Dudley gets back his seat at the table

 
Elizabeth Fournier
JUST over four years ago, Bob Dudley left Russia in something of a hurry. Then boss of the firm’s TNK-BP tie-up with AAR – the consortium of oligarchs who yesterday agreed to sell out to Rosneft – Dudley spent the next five months attempting to run the joint venture from a secret location, as the relationship with the oligarchs soured and he feared his Russian visa could expire and not be renewed.

After yesterday’s deal with state oil firm Rosneft, Dudley – now chief executive of the whole of BP – can return to Russia with his head held high.

Since being drafted in to supervise the firm’s response to the Deepwater Horizon disaster in April 2010 and then succeeding Tony Hayward as CEO in October that year, Dudley’s tenure at the top of BP has so far been dogged by the fallout from the Gulf spill – and an ongoing tussle with AAR.

He’ll be hoping that yesterday’s deal ­– a whopping $17.1bn in cash plus 12.84 per cent of the Russian state oil giant and more to come – will draw a line under the conflict of the past, and so far the signs look good.

The combined total value of $28bn is one heck of a return on BP’s initial $8bn investment in TNK-BP back in 2003, with dividends from the joint venture paying out $1.8bn in 2010 and $3.7bn last year. It’ll provide a boost to the oil major’s balance sheet and reduce the firm’s debt ratio below its target rate of 10-20 per cent, according to Killik & Co. For a company still facing undetermined liabilities in the Gulf of Mexico it’s a welcome boost, especially to investors hungry for an increased dividend.

The deal is also a good physical fit. The Russians need BP’s advanced exploration technology to tap their vast Arctic fields, and, unlike the US politicians who were quick to distance themselves from “British Petroleum” in the wake of the Gulf spill, Putin has adopted a more sympathetic stance, spreading the blame among subcontractors – including several US firms.

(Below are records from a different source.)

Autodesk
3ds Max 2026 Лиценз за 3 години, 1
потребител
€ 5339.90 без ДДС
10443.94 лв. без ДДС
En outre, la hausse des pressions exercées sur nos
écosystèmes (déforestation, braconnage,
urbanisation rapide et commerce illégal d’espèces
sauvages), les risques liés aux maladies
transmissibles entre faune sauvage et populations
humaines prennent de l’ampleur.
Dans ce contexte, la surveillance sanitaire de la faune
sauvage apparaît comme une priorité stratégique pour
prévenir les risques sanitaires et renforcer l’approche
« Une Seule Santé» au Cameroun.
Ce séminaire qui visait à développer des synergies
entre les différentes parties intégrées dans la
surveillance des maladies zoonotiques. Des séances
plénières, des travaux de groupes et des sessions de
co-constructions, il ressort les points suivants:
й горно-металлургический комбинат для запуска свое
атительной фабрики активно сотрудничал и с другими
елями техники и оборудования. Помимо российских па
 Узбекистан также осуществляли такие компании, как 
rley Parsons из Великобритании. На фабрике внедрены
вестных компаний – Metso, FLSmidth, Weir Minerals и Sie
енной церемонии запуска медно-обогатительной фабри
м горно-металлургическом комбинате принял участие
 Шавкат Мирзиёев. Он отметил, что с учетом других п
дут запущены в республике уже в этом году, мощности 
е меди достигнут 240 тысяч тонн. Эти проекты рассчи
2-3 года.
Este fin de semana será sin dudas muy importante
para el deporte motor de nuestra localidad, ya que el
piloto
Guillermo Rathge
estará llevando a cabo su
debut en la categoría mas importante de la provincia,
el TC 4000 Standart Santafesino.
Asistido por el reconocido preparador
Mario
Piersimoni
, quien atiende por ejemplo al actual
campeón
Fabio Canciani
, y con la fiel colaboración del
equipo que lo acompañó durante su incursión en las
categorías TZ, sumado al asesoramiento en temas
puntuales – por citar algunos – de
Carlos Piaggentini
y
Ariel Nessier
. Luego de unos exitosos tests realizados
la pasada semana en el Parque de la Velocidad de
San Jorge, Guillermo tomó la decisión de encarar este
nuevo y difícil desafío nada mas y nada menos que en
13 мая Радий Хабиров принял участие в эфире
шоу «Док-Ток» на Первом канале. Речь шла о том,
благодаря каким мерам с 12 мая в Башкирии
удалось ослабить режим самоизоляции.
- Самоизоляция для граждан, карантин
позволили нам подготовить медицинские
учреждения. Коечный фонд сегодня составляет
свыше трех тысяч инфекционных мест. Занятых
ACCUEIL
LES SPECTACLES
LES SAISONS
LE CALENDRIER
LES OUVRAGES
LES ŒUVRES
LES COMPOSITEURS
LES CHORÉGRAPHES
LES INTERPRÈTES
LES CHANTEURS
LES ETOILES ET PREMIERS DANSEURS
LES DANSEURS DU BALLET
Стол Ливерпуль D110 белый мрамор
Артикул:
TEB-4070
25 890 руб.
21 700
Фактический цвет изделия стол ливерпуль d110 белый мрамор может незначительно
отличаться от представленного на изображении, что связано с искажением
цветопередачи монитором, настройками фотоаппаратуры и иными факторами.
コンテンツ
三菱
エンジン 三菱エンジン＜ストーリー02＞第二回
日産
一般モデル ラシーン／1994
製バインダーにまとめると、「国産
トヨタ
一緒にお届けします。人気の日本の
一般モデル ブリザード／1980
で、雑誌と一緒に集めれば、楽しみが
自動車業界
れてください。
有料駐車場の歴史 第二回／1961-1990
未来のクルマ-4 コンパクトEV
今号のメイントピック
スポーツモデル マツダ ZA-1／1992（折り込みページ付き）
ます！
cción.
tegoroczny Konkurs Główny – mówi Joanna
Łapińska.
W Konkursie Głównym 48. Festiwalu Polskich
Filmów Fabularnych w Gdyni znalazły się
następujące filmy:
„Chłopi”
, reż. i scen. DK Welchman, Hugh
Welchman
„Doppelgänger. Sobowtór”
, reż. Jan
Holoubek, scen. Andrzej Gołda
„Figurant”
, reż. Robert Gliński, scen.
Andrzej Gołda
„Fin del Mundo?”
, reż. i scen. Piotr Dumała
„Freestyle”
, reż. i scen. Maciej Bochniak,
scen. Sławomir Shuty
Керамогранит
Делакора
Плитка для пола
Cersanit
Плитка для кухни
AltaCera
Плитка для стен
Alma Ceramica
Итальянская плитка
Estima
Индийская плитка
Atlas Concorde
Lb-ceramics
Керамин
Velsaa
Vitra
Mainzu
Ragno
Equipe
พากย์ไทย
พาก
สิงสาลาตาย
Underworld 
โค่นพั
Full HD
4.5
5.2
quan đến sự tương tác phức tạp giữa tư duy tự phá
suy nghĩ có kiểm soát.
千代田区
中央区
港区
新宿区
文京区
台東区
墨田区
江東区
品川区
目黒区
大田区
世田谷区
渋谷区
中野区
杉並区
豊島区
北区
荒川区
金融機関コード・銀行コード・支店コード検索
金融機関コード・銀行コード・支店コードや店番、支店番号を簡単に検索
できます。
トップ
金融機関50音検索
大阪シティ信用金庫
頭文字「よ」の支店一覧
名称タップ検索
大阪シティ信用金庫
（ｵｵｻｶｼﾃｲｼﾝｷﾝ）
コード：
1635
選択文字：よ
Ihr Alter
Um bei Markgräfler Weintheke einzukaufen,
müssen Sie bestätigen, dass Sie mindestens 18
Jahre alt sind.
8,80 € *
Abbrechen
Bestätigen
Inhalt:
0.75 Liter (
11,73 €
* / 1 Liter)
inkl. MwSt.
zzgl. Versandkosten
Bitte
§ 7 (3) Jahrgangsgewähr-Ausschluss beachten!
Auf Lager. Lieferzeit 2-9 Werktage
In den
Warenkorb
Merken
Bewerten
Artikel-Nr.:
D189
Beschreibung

But let’s not forget that Dudley has tried to jump into bed with Rosneft before back in 2011, only to have AAR promptly roll over and shove him out the other side by blocking the deal just two months later. Canaccord also raises concerns about possible dilution of earnings, estimating a hit of 6-7 per cent for 2013-15.

There are already more layers to BP’s Russian relationship than you’d find in the most complex set of Russian dolls. Though with Putin on board Dudley stands no chance of being the biggest doll in the nest, investors will be hoping that this time he’s nearer the top of the hierarchy.